Sullivan disputed prosecutors’ assertions that Watson’s alleged actions were criminal. Even if the information provided to investors was incorrect, he said, it was not the kind of material information investors rely on to make funding decisions. Similarly, the motion argues that alleged impersonation by Ozy Chief Operating Officer Samir Rao of other company executives during reference calls does not meet the statutory definition of aggravated identity theft.

He pointed out that digital media companies often engaged in outlandish behavior. Vice’s checkered history is detailed in such news accounts as New York Magazine’s “A Company Built on a Bluff” about its founder Shane Smith. In her book Merchants of Truth, Former New York Times Executive Editor Jill Abramson said BuzzFeed’s Ben Smith deployed “the tactics of a scam artist” and called the company’s stock offering a “scandalous swindle.”

Yet, Sullivan pointed out, only Ozy and Watson have been targeted for prosecution: “The others are white and white-owned.

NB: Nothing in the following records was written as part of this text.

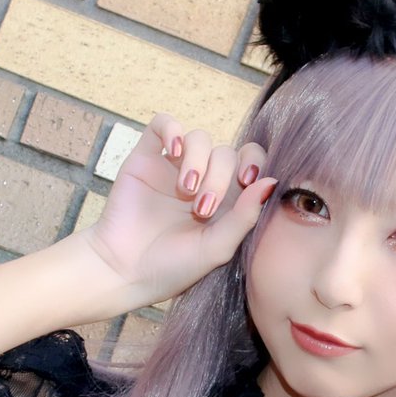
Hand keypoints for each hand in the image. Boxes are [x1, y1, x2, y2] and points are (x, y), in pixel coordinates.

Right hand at [83, 113, 276, 307]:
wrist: (124, 272)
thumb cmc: (172, 267)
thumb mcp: (217, 247)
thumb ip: (245, 216)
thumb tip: (272, 182)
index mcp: (226, 200)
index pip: (251, 163)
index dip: (254, 163)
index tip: (247, 181)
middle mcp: (202, 179)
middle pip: (225, 152)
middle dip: (219, 178)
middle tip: (202, 209)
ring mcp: (173, 167)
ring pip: (198, 138)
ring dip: (197, 161)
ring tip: (185, 190)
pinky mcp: (146, 158)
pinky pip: (163, 124)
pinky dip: (172, 130)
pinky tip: (173, 150)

Carlos Watson is a Black man and Ozy Media was majority-owned by people of color.”

  • Second, Sullivan points to the track record of the prosecutors pursuing Watson to seek dismissal of the charges on the basis of selective prosecution or to at least afford the defense team the opportunity for discovery to better ascertain the prosecutors’ mindset and motives.

    The three white prosecutors pursuing Watson have prosecuted people of color in 90 percent of their cases while charging white defendants only 6 percent of the time – even though Whites make up 45 percent of the population that comprises the Eastern District of New York. At a minimum, Sullivan asserted, the judge should grant discovery so the defense team can investigate whether a racial bias exists among the white prosecutors in Brooklyn.

    Referring to the national implications of the Watson case, Sullivan added, “We wait to hear from both Attorney General Garland and Judge Komitee, who can send powerful messages to people of color that racial bias will not be tolerated in the American justice system.”

    Throughout his career, Sullivan has represented clients in challenging and complex cases, including many that involved race-related issues. He successfully represented the family of Michael Brown in reaching a settlement with the city of Ferguson on a wrongful death claim. The Huffington Post dubbed him “The Man Who Dealt the Biggest Blow to Mass Incarceration,” noting that he won the release of more wrongfully incarcerated persons – over 6,000 – than anyone in US history. In 2008, he served as Chair, Criminal Justice Advisory Committee for then-Senator Barack Obama’s presidential campaign. He currently serves as faculty director of the Harvard Criminal Justice Institute.